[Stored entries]

==========

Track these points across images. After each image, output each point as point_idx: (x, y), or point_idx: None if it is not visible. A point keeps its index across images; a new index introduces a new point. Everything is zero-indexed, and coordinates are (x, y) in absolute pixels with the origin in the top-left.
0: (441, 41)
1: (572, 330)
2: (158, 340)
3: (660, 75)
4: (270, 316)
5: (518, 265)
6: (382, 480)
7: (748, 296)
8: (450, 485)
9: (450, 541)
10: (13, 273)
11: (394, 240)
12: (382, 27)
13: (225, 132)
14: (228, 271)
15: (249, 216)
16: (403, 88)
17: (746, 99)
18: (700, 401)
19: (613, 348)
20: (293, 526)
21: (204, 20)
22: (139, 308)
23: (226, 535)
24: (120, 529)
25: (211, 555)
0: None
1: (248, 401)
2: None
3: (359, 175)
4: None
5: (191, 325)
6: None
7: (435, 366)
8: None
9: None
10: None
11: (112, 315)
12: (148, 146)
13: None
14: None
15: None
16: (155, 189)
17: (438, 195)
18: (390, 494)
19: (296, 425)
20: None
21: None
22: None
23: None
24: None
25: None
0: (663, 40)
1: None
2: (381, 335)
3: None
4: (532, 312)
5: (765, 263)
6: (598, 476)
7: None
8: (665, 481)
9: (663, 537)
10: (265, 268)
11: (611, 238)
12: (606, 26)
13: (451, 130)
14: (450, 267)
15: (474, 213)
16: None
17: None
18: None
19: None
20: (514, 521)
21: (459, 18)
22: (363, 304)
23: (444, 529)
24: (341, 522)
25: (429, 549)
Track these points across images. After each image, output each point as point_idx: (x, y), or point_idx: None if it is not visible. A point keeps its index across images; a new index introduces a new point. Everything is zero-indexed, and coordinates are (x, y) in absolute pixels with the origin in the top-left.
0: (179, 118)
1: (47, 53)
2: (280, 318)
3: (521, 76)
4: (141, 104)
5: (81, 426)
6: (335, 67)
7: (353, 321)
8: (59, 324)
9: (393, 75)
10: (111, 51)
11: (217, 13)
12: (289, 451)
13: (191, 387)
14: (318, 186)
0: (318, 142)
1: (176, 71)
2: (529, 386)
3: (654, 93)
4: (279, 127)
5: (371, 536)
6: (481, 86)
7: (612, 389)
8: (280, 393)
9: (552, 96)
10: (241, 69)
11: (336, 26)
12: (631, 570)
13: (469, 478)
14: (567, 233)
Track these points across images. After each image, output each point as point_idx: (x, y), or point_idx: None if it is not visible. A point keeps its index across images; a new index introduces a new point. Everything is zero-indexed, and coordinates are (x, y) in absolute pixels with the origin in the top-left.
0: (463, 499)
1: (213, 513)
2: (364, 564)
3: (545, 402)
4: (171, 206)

==========

▶ PROBLEM REQUIREMENTS:
Put every line of the records above into a numbered list, omitting any blank lines.

▶ FULL SOLUTION:
1. Track these points across images. After each image, output each point as point_idx: (x, y), or point_idx: None if it is not visible. A point keeps its index across images; a new index introduces a new point. Everything is zero-indexed, and coordinates are (x, y) in absolute pixels with the origin in the top-left.
2. 0: (441, 41)
3. 1: (572, 330)
4. 2: (158, 340)
5. 3: (660, 75)
6. 4: (270, 316)
7. 5: (518, 265)
8. 6: (382, 480)
9. 7: (748, 296)
10. 8: (450, 485)
11. 9: (450, 541)
12. 10: (13, 273)
13. 11: (394, 240)
14. 12: (382, 27)
15. 13: (225, 132)
16. 14: (228, 271)
17. 15: (249, 216)
18. 16: (403, 88)
19. 17: (746, 99)
20. 18: (700, 401)
21. 19: (613, 348)
22. 20: (293, 526)
23. 21: (204, 20)
24. 22: (139, 308)
25. 23: (226, 535)
26. 24: (120, 529)
27. 25: (211, 555)
28. 0: None
29. 1: (248, 401)
30. 2: None
31. 3: (359, 175)
32. 4: None
33. 5: (191, 325)
34. 6: None
35. 7: (435, 366)
36. 8: None
37. 9: None
38. 10: None
39. 11: (112, 315)
40. 12: (148, 146)
41. 13: None
42. 14: None
43. 15: None
44. 16: (155, 189)
45. 17: (438, 195)
46. 18: (390, 494)
47. 19: (296, 425)
48. 20: None
49. 21: None
50. 22: None
51. 23: None
52. 24: None
53. 25: None
54. 0: (663, 40)
55. 1: None
56. 2: (381, 335)
57. 3: None
58. 4: (532, 312)
59. 5: (765, 263)
60. 6: (598, 476)
61. 7: None
62. 8: (665, 481)
63. 9: (663, 537)
64. 10: (265, 268)
65. 11: (611, 238)
66. 12: (606, 26)
67. 13: (451, 130)
68. 14: (450, 267)
69. 15: (474, 213)
70. 16: None
71. 17: None
72. 18: None
73. 19: None
74. 20: (514, 521)
75. 21: (459, 18)
76. 22: (363, 304)
77. 23: (444, 529)
78. 24: (341, 522)
79. 25: (429, 549)
80. Track these points across images. After each image, output each point as point_idx: (x, y), or point_idx: None if it is not visible. A point keeps its index across images; a new index introduces a new point. Everything is zero-indexed, and coordinates are (x, y) in absolute pixels with the origin in the top-left.
81. 0: (179, 118)
82. 1: (47, 53)
83. 2: (280, 318)
84. 3: (521, 76)
85. 4: (141, 104)
86. 5: (81, 426)
87. 6: (335, 67)
88. 7: (353, 321)
89. 8: (59, 324)
90. 9: (393, 75)
91. 10: (111, 51)
92. 11: (217, 13)
93. 12: (289, 451)
94. 13: (191, 387)
95. 14: (318, 186)
96. 0: (318, 142)
97. 1: (176, 71)
98. 2: (529, 386)
99. 3: (654, 93)
100. 4: (279, 127)
101. 5: (371, 536)
102. 6: (481, 86)
103. 7: (612, 389)
104. 8: (280, 393)
105. 9: (552, 96)
106. 10: (241, 69)
107. 11: (336, 26)
108. 12: (631, 570)
109. 13: (469, 478)
110. 14: (567, 233)
111. Track these points across images. After each image, output each point as point_idx: (x, y), or point_idx: None if it is not visible. A point keeps its index across images; a new index introduces a new point. Everything is zero-indexed, and coordinates are (x, y) in absolute pixels with the origin in the top-left.
112. 0: (463, 499)
113. 1: (213, 513)
114. 2: (364, 564)
115. 3: (545, 402)
116. 4: (171, 206)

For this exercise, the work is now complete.